In mouse studies, Johns Hopkins scientists found that alpha-synuclein protein is misfolded – which, according to scientists, accumulates in the brain and drives Parkinson's disease – can migrate from the gut to the brain. They published the results in the journal Neuron.
As early as 2003, the German neuroanatom Heiko Braak and colleagues found that in postmortem samples of Parkinson's patients also clots of alpha-synuclein occur in the nervous system, which controls the intestinal enteric nervous system. This made sense to them since Parkinson's patients often develop gastrointestinal discomforts such as constipation long before they have motor impairments that are characteristic of Parkinson's disease. Braak suspected that Parkinson's is from the gut.
But there was a big question: are these alpha-synuclein deposits in the enteric nervous system identical to those in the brain? In other words, do the aggregates actually travel? To answer this, Johns Hopkins neurologist Ted Dawson and colleagues injected synthetic misfolded alpha-synuclein into the intestines of dozens of healthy mice.
Dawson's team examined the brain tissues of the animals one, three, seven, and ten months after the injection, and found that the protein near the vagus nerve, which is the main organ of the vagus nerve Brain connects, accumulated to the intestine and carried on to the brain. The observation is in line with what a Lund University team described in a 2014 study in the journal Acta Neuropathologica.
After cutting the vagus nerve in a group of mice, the animals showed no signs of cell death that were observed. In patients with intact vagus nerves, the team said in a press release.

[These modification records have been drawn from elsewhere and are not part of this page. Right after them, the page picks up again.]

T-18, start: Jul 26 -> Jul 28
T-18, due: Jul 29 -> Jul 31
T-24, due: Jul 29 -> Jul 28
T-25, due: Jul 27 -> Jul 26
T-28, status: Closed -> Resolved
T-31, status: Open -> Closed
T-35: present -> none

But how does that translate into behavioral changes related to Parkinson's? The researchers answered this question by commissioning the mice with nest building and exploration of new environments.

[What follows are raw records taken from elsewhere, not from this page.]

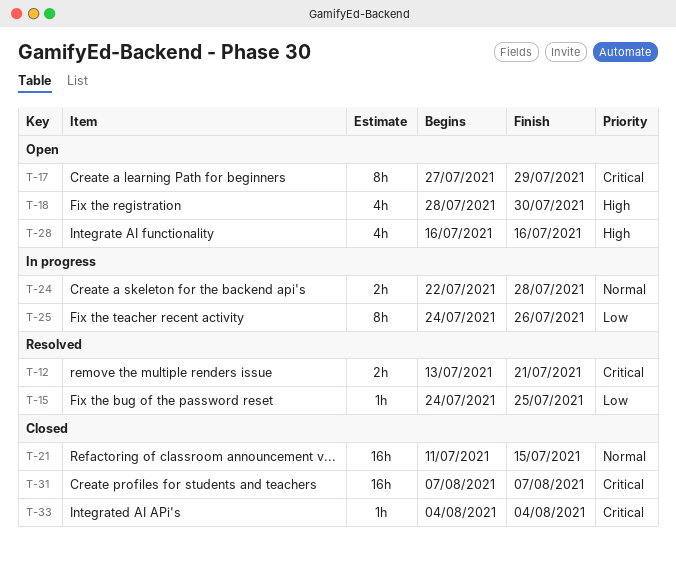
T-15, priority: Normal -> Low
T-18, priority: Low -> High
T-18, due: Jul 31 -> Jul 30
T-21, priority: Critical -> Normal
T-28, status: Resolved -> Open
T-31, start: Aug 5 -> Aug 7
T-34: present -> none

Mice with the misfolded alpha-synuclein and intact indistinct nerves used far fewer nesting material than the control mice and those with severed blunt nerves, and their nests were smaller and more disordered according to the team. Motor control of animals worsened with progressive disease, much as Parkinson's develops in humans, said Han Seok Ko, a co-author of the study, in a statement.
In another test, the researchers placed the mice in a large open field to see how they reacted to a new environment. The healthy mice and those who had their vagus nerves removed explored the center of the box for about 20 to 30 minutes while the others spent less than five minutes approaching protected borders. This suggests that mice that received alpha-synuclein and had intact vagus nerves were more anxious, a symptom consistent with Parkinson's, the researchers said.

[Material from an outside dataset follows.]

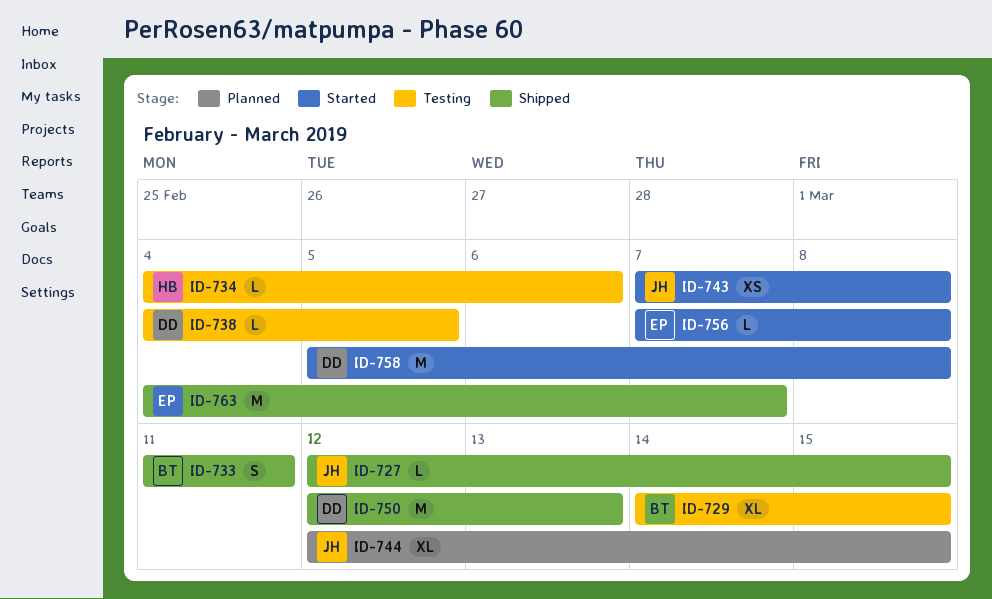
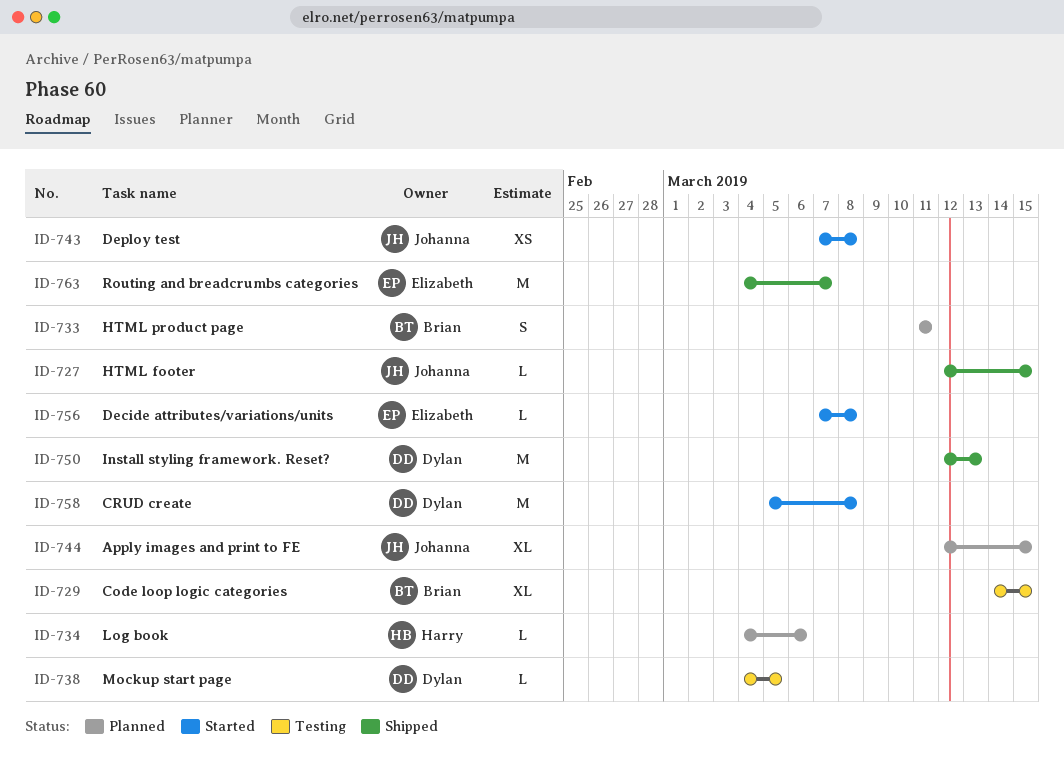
ID-733, status: Shipped -> Planned
ID-734, status: Testing -> Planned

The demonstration of the possible role of the intestine in neurological disorders is the basis of several biotech startups. These include Axial Biotherapeutics, which recently spent $ 25 million funding its Parkinson's and autism programs on gut microbiota. New York-based Kallyope also uses the gut-brain axis to find small molecules for metabolic and neurological disorders.
Targeting alpha-synuclein is also a popular strategy in Parkinson's research. AbbVie and Voyager Therapeutics have recently expanded their partnership to use "vectorized" antibodies against the toxic protein clot. A team from Georgetown University found that the blood cancer drug Tasigna from Novartis may be effective in Parkinson's disease after it has shown that the drug can reduce alpha-synuclein lumps and increase brain dopamine levels in Parkinson's patients.
A team last fall A group of scientists led by the Van Andel Research Institute found that people whose attachments were removed at the beginning of their lives were less likely to develop Parkinson's. They also discovered alpha-synuclein clots in the cecal tissue that they examined.
Dawson's Johns Hopkins team had previously identified a protein called c-Abl as a putative driver for Parkinson's alpha-synuclein lumps.
Dawson hopes his team will do this The latest discovery may provide a model for the study of Parkinson's progression. The researchers are now planning to investigate which parts of the vagus nerve allow the misfolded protein to get to the brain and to investigate possible mechanisms to stop it. All in all, the new evidence of a connection between the gut and brain is "a target for early intervention in the disease," he said.